- [TEXT PASSAGE]
——————————
It also showed that vendors are listening. Some 40 per cent of those surveyed said they were offering subscription models in 2005, up from 33 per cent in 2004, and fully 60 per cent expect to be doing so in 2007.
Mad Catz, a fast-growing international supplier of video game peripherals, went the SaaS route when it needed to roll out a new help desk system. After analyzing what that would have taken to do internally, it eventually decided to go with Service-now.com, a three-year-old on-demand provider.
It wasn’t easy, says Larry Herrmann, chief information officer of Mad Catz and a big believer in the benefits of the “people-process-technology” triangle that internal IT departments bring to companies. But the numbers just didn’t add up.
The company has only a small IT department, he says, and experience from previous service desk implementations showed it could have taken the company as long as a year to get the system where it needed to be by itself. Herrmann says Mad Catz needed something that would work right out of the box.
The Service-now.com hookup was an education in other ways.
“Licensing software this way brings out the difference when other organizations change their licenses, which they tend to do on a regular basis,” Herrmann says. “We’re going through that with Adobe now. It shows us there is a simpler way to license software, because this [subscription] model obviously works.”
The desire to solve a business problem, as Mad Catz did, is the reason many companies are now using SaaS, says Beth Enslow, Aberdeen’s vice-president of enterprise research.
Cost is generally a secondary consideration, she says, but most who use the on-demand services would find they did save once they calculated the “fully loaded cost,” including license maintenance and other IT costs related to software and infrastructure upkeep.
If a customer is diligent in tying down the details of the license from the start, then the price of the subscription should be the least concern.
“Our customers very quickly try to understand what’s involved in the typical 36-month contract,” says Fred Luddy, CEO of Service-now.com.
“For example, they want to know that the price won’t go from US$70 a month to something like US$1,000 after the first term expires. And that’s a legitimate concern, since they’ve built a business around our service.” Service-now.com puts a guaranteed cap on any option-year price rises into the initial contract, he says.
MOVING TO MULTICORE
Multicore processors will certainly be as disruptive to software licensing as SaaS, although it will probably take longer to have an effect.
Dual-core processors are standard for new servers after chipmakers Intel and AMD started selling them last year. Both companies expect to introduce quad-core processors soon, Intel later this year and AMD in early 2007. Market research firm IDC expects enterprises’ hardware infrastructure could be as much as 50 per cent dual-core by 2008.
Vendor concerns are that these new processors will cut into their revenue because they can do substantially more with the software they run than single-core processors.
Users are concerned that any new license schemes not based on per-processor pricing will turn out to be more expensive.
The first stab at designing licenses for this multicore environment run the gamut from plain vanilla to bogglingly complex.
Companies such as BEA Systems and Microsoft, for example, have opted to keep pricing based on a single license per processor, at least for dual-core systems. A server with two processors each with two cores, for example, will still be charged only for two licenses.
Oracle has gone to a scheme based on what it calls a “processor factor,” which uses a multiplier based on the number of cores in a processor to determine how many licenses are needed.
An eight-core processor has a factor of 0.25, which means it needs two software licenses per processor; a quad-core processor has a factor of 0.5; and so on. Oracle claims this will actually save users money because the previous per-processor licensing scheme resulted in a greater number of required licenses.
——————————
- [DATA EXCERPTS]
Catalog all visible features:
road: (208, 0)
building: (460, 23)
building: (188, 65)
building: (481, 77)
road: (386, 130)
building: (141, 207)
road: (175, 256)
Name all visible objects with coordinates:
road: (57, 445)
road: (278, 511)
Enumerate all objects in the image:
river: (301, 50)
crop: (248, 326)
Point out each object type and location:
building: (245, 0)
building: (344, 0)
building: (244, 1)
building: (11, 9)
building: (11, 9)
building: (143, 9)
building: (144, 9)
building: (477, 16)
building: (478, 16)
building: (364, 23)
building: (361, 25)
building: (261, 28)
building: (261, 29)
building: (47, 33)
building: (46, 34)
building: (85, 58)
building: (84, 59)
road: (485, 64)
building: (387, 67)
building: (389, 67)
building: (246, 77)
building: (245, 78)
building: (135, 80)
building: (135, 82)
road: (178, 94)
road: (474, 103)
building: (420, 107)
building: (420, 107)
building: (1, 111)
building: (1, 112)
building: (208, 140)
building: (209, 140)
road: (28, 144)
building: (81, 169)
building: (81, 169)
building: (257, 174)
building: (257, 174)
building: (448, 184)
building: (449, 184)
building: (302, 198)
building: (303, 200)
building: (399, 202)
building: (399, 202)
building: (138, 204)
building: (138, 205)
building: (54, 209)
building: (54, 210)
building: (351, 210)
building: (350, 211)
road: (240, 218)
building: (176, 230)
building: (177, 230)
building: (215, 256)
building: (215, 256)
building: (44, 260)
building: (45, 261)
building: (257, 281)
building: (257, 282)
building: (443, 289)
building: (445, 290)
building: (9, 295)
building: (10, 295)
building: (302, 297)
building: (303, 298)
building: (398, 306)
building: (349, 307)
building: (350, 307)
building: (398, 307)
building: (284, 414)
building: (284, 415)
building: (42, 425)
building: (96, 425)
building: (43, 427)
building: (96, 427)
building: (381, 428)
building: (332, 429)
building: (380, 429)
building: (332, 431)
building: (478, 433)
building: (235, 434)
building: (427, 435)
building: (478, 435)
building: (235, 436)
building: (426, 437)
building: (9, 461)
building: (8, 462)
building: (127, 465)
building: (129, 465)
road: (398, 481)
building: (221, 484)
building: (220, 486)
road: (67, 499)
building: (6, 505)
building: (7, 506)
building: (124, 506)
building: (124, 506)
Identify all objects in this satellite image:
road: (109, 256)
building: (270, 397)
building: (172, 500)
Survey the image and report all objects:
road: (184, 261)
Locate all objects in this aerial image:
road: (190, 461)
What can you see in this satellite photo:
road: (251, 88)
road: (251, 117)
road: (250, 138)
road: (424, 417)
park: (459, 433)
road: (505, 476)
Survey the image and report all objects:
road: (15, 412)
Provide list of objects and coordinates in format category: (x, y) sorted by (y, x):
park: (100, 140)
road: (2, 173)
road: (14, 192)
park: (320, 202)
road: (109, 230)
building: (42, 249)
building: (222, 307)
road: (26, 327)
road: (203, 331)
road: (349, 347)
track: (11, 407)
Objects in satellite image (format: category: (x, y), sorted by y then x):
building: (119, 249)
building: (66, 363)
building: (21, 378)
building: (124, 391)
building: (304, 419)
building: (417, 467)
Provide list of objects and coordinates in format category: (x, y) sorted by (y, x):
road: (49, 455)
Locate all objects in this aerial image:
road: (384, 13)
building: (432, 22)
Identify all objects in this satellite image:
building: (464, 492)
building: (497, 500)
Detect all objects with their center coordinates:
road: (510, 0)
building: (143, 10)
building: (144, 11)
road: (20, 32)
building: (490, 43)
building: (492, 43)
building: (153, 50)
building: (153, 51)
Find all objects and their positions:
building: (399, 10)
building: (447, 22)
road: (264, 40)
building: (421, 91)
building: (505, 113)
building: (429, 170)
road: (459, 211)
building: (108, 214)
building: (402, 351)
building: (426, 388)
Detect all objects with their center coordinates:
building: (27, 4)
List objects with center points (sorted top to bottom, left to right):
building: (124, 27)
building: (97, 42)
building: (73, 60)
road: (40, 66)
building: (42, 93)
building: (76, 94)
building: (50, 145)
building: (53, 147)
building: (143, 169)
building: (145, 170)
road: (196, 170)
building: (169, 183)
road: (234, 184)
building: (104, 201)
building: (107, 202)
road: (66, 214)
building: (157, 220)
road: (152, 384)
——————————
- [WRITTEN EXERCISE] Rewrite the software licensing article from "Dual-core processors are" up to and including "dual-core by 2008.", swapping "quad-core processors" for "four-core processors". The lines play no role in this exercise.

- [REPLY TO THE EXERCISE]
Dual-core processors are standard for new servers after chipmakers Intel and AMD started selling them last year. Both companies expect to introduce four-core processors soon, Intel later this year and AMD in early 2007. Market research firm IDC expects enterprises’ hardware infrastructure could be as much as 50 per cent dual-core by 2008.